Illustration of AI aspirations outpacing reality, only 13% executing initiatives

Skills are another fault line. Leaders tend to more easily overestimate the readiness for work when a few power users adopt and go above and beyond, but then the median employee hasn’t been trained at all, and frontline managers have no idea how to re-engineer workflows. Without role redesign, AI is instead a bolt-on that raises load, rather than a spark plug that lifts toil.

Finally, many strategies end up chasing today’s shiniest models rather than the most tractable or important problems. Unconstrained chatbots in serious domains only beg for failure. More constricted tasks — claims triage, agent assist, code review, knowledge retrieval — are better initial bets because they come with clean data, clear metrics, and less risk.

How to Bridge the AI Readiness Gap Right Now

Start with value, not novelty. Identify three to five use cases that have a clear line of sight on revenue, cost, or risk. Specify pre-AI baselines and target deltas in order to measure handle time, backlog reduction, or fraud catch rate.

Create a slick and tough platform. Favor training over production: data quality pipelines, secure connections to source systems, identity and access controls, as well as real-time monitoring of model drift and misuse in output. Standardize patterns like retrieval-augmented generation and human-in-the-loop review before rolling out to additional teams.

Design for the worker. Give us task-level copilots within the tools we already use with in-context guidance and examples. Train managers on how to do workflow redesign so AI is replacing steps instead of adding them. Link the inclusion of AI to performance goals and future recognition.

Govern with proportionate risk. Develop model cards, approval workflows, and incident playbooks. “I would say that you want to best align legal, compliance and security because what you don’t want is surprises too late.” Create a small “red team” function to test for prompt injection, data leakage, and bias.

Make costs transparent. Track unit economics that might feel like cost per thousand tokens, per transaction, or per ticket resolved. Where possible, consolidate vendors and cache or distill models to minimize run costs as volume increases.

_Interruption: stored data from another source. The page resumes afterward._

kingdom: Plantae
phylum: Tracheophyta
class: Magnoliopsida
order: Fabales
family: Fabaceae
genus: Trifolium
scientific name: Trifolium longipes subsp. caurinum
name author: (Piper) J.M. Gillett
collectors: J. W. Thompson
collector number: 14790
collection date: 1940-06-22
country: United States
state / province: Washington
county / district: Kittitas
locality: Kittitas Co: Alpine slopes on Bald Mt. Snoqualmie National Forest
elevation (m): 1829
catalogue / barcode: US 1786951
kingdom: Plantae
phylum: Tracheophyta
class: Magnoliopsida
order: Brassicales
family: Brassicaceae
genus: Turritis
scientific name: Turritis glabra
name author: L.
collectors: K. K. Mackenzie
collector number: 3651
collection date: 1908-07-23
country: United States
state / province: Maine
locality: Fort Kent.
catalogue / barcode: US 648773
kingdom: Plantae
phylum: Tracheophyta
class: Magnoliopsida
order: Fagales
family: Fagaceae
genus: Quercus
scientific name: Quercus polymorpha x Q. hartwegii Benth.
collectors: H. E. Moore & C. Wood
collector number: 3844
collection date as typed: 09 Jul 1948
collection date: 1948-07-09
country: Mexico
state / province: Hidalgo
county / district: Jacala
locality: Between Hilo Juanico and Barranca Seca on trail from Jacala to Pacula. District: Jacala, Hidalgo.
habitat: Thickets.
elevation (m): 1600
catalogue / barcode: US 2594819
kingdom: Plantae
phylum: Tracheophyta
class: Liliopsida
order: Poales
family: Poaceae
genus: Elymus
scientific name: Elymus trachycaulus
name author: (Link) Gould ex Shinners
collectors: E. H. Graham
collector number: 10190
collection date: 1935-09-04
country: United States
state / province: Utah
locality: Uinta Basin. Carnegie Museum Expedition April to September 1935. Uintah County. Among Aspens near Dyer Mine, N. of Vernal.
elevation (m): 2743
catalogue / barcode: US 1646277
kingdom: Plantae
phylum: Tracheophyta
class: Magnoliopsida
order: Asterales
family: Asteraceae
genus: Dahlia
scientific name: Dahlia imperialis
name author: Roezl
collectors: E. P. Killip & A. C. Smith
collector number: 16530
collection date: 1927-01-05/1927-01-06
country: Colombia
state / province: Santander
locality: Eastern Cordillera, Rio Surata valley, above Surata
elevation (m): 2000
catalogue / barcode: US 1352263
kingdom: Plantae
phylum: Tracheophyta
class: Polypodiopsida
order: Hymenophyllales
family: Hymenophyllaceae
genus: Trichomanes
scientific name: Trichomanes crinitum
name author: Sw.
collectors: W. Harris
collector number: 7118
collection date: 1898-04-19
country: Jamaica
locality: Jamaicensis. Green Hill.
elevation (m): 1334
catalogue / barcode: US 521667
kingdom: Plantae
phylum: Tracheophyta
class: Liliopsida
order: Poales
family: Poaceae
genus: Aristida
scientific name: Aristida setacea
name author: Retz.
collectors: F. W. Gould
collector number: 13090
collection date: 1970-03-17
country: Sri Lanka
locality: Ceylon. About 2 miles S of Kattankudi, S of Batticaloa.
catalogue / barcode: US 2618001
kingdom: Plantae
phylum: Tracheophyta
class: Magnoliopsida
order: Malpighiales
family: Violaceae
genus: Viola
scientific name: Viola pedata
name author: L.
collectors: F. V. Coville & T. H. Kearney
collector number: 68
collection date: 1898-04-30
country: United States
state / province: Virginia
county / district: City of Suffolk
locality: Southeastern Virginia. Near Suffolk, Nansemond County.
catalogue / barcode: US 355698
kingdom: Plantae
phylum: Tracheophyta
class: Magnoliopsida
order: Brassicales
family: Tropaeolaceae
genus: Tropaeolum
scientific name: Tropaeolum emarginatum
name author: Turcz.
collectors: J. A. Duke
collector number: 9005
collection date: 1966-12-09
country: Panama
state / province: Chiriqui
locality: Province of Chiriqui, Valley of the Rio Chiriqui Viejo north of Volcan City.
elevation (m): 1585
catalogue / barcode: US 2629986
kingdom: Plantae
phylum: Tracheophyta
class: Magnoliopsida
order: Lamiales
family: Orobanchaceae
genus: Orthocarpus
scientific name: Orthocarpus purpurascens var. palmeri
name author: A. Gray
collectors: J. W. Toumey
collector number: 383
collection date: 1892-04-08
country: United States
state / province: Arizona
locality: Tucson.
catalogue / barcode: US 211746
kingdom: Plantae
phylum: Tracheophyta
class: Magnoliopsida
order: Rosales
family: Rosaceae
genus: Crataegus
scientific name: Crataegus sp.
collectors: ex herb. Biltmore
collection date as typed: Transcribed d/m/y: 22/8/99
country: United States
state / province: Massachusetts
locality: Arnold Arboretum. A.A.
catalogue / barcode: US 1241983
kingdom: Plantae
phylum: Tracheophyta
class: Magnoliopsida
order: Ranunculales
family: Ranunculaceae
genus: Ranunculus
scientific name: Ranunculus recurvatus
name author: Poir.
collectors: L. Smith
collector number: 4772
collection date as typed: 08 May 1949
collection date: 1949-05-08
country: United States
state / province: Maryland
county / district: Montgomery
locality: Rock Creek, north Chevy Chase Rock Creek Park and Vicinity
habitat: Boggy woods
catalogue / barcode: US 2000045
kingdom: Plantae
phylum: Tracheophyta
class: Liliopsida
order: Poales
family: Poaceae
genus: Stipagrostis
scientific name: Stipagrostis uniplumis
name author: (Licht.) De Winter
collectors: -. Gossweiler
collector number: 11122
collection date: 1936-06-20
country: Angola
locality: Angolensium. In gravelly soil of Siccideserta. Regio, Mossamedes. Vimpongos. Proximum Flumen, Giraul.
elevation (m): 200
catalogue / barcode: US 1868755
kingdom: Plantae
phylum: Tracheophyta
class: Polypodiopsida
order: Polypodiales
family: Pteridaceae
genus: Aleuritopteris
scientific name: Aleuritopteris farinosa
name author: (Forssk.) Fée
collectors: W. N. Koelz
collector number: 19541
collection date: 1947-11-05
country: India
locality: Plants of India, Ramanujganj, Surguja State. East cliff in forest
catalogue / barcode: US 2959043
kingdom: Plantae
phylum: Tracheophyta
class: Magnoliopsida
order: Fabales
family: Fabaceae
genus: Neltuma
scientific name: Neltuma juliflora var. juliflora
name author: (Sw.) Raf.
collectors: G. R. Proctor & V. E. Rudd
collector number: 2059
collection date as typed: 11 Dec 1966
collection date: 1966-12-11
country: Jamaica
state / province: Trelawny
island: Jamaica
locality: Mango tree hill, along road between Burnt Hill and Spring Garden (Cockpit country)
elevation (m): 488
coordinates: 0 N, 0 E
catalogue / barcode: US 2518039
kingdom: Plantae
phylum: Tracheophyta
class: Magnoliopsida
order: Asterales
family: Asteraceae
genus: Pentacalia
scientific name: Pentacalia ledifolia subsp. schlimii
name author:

The Bottom Line on Turning AI Pilots into Impact

The potential of A.I. is real but the transformation isn’t automatic. The 13% who execute at scale aren’t smarter about models; they’re simply more disciplined on data, operations, governance, and change. Winners will be the ones that act nimbly on modest but valuable problems at the same time as they systematically prepare to scale. Everybody else will continue to learn that enthusiasm is not a plan.

Gregory Zuckerman
ByGregory Zuckerman
Gregory Zuckerman is a veteran investigative journalist and financial writer with decades of experience covering global markets, investment strategies, and the business personalities shaping them. His writing blends deep reporting with narrative storytelling to uncover the hidden forces behind financial trends and innovations. Over the years, Gregory’s work has earned industry recognition for bringing clarity to complex financial topics, and he continues to focus on long-form journalism that explores hedge funds, private equity, and high-stakes investing.